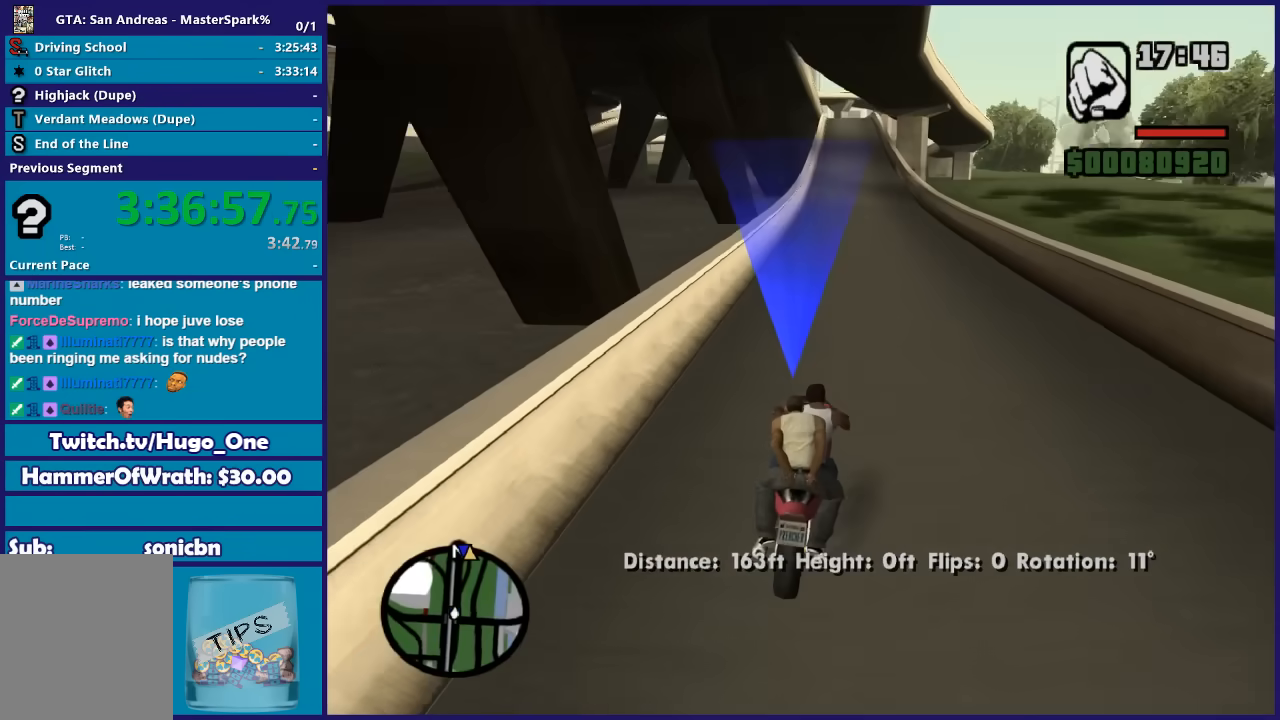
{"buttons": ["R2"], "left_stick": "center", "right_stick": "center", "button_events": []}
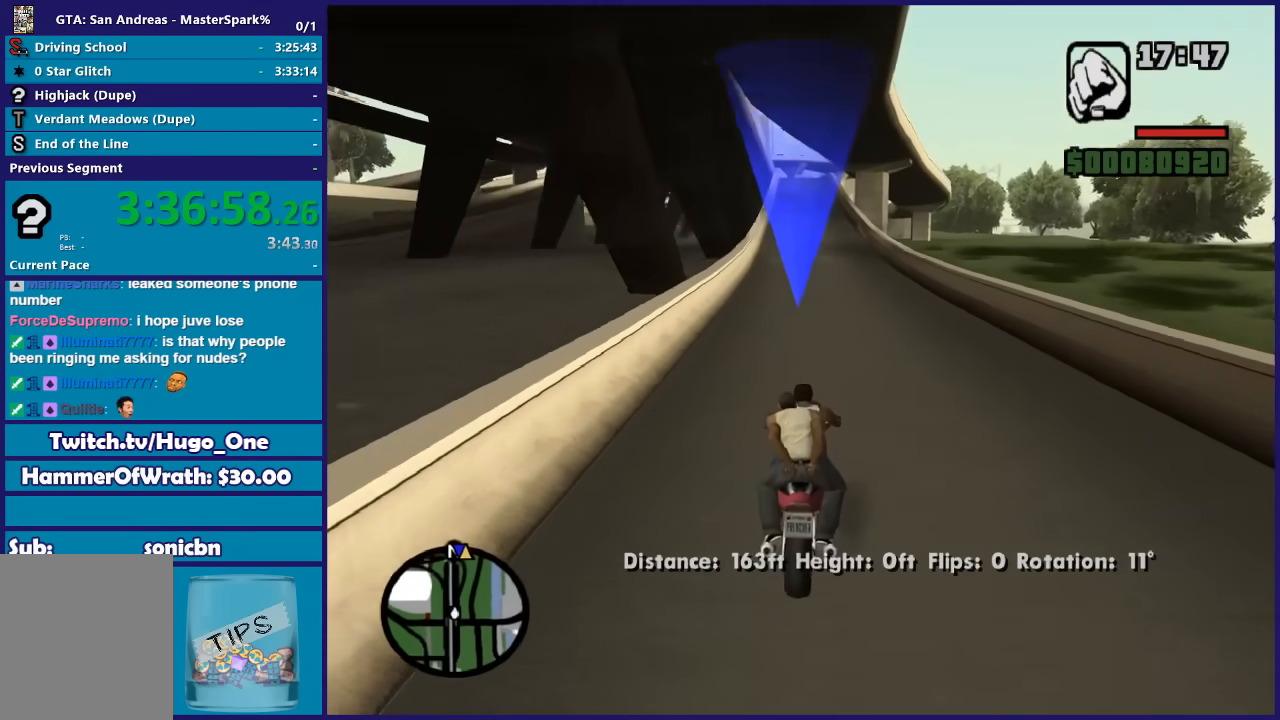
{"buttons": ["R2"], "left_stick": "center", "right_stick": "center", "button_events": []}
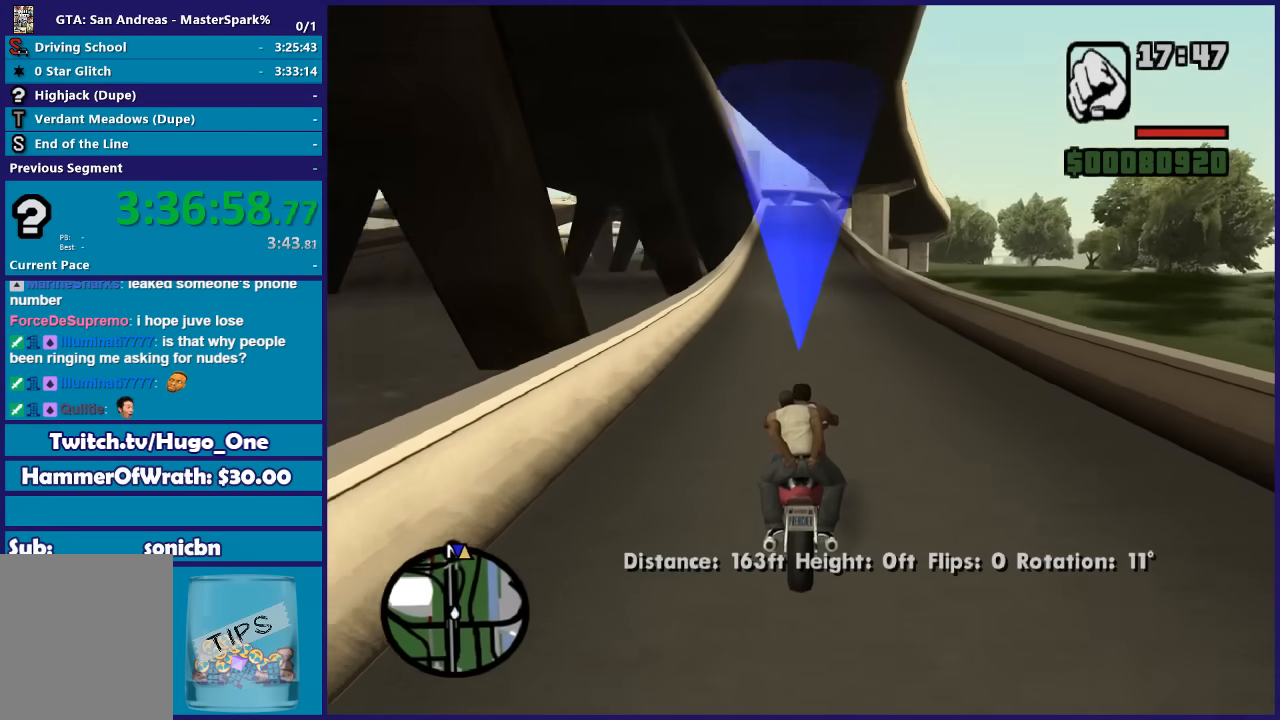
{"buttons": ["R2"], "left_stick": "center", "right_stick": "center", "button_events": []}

^^^^

What to work on -> Give the listing again, exactly as it appears, but without its images.

Result for this task ->
{"buttons": ["R2"], "left_stick": "center", "right_stick": "center", "button_events": []}
{"buttons": ["R2"], "left_stick": "center", "right_stick": "center", "button_events": []}
{"buttons": ["R2"], "left_stick": "center", "right_stick": "center", "button_events": []}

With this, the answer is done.